I’m back from Tanzania, safe and sound, eyes open a little wider, and heart and mind changed a bit from when I left…
I wanted to share just a few snapshots from my time in Tanzania, in somewhat of a chronological order, so here goes!
Let me just say this trip did not disappoint my hope of experiencing a taste of the beauty and adventure that Africa has to offer. Me and my American teammates arrived in Kilimanjaro, TZ after 5 flights and joined up with the rest of the 5 short-term team members. We then drove an hour into Arusha, spent a night there, and headed to the bush! We had a 5ish hour drive ahead of us, including a debatable shortcut that threatened some muddy patches we hoped we wouldn’t get stuck in.
We got a flat tire because what is a welcome to Africa without some unexpected happenings… And then while on the shortcut, Mat (our driver, member of the long-term TIMO team) saw a particularly muddy patch of road up ahead. He got out of the car to assess the situation, got back in the car, took a deep breath and said “I’m not gonna lie, guys, I’m kinda scared.” Then he put the car in drive and off we went, fast so as not to get stuck, and we all held our breath. We cheered and laughed when we cleared the muddy patch and were even more grateful after driving by a bus that had gotten stuck just a little up ahead.
I don’t know why exactly, but at that moment, it hit me – “I’m in Africa… and I love it!”
We arrived to Busi late that evening and were split up into pairs – 2 TIMO Questers (short-termers) to each of the TIMO (long-term) member’s houses. I and another American, Sean, would be staying at Mat and Miranda’s house along with their two girls, Thailie (5) and Nia (2 1/2). However, the next day I learned that I’d be leaving for a home stay with one of the Busi residents for 3 days – on the very next day after that. Welcome and -surprise- see ya later!
My home stay was a great experience and, in hindsight, I know it was a great way to be thrown into the community and culture. The language barrier made for some awkward hours of silence, for sure, but I know I learned a lot about life in Busi in those few short days.

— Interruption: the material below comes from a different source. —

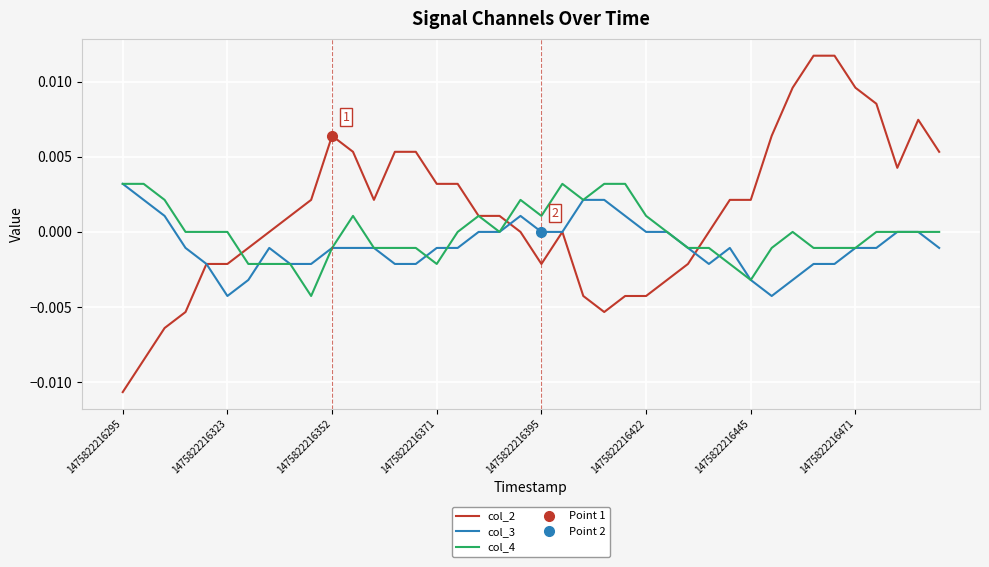

How many interior local peaks does the col_3 series have?

3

Mama Petro and her husband, one of the doctors at the Busi Health Center, were my hosts for 3 days. They had a very nice home and Mama Petro had a reputation as an excellent cook. I was very relieved to find out that people in Busi love having guests and that they were excited and honored that the TIMO team were sharing their guests! I wasn’t sure what they would make of us and how they would receive us. But I quickly found that they were thrilled we were visiting, interested in learning their language, and would eat any meal they put in front of us! I was very well-fed, indeed, and most of my time was spent chopping vegetables, stirring pots, washing dishes, and sitting next to a coal cooker with Mama Petro working on the next meal or snack. One of my favorite things I was introduced to in Tanzania is ugi – it is a millet porridge type drink that Mama Petro makes with a heaping spoon of butter and sugar – it is delicious!

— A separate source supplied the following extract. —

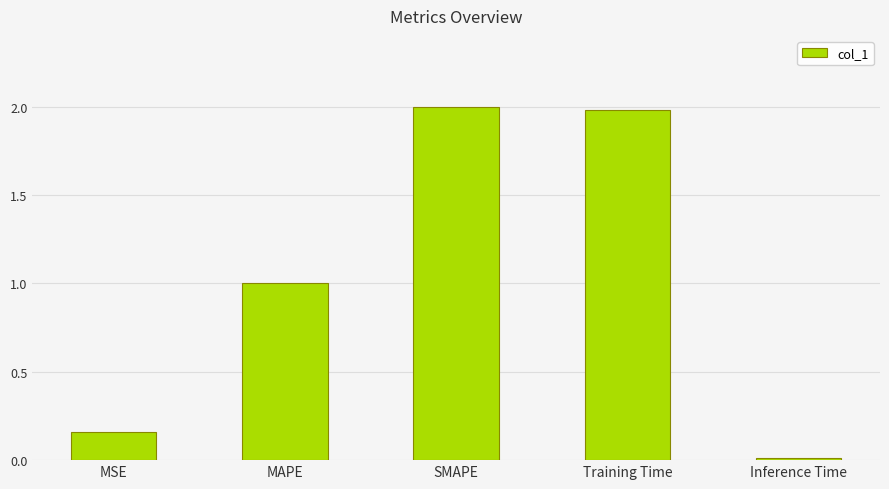

What is the change in value from MSE to Training Time?

+1.8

On the second day there, I met many of the women who worked at the Health Center as they would come by Mama Petro’s for some ugi or chai and just sit on the front porch for awhile. Eventually, they let on that they knew some English! And then the floodgates of communication seemed to open! I learned lots of Rangi and Swahili words and I had a notebook full of words suddenly! We laughed a lot at my pronunciation of things and they told me they enjoyed practicing their English. One of my favorite Rangi words was “kidandarika” which means thunderstorm and we all died laughing when they learned the phrase “flip-flop” and struggled to say it without getting tongue-tied. This was the start of some very good friendships I had in Busi.
On the third day, I was excited when Mama Petro pulled out an English/Swahili Bible! I read Psalm 16 and Romans 1 in English and then she read in Swahili. I was praying all the while that God would use His Word to minister to Mama Petro. It ministered to my own heart and it was a blessing to share that time with my host.
Before I left, Mama Petro presented me with the gift of a chicken, who I promptly named Mama Kidandarika. Though I later figured out it was, indeed, a boy chicken (a rooster, apparently I need to get out of the city more often). Mama Petro then walked me home, cradling my chicken like the precious gift that it was, and I was very grateful for both my time at her house and to be back at Mat and Miranda’s! A couple weeks later, I helped kill the chicken and cooked it up just the way I had seen Mama Petro do it. (With lots of oil, garlic, onion, tomato, and only 4-5 hours of work!) It got rave reviews.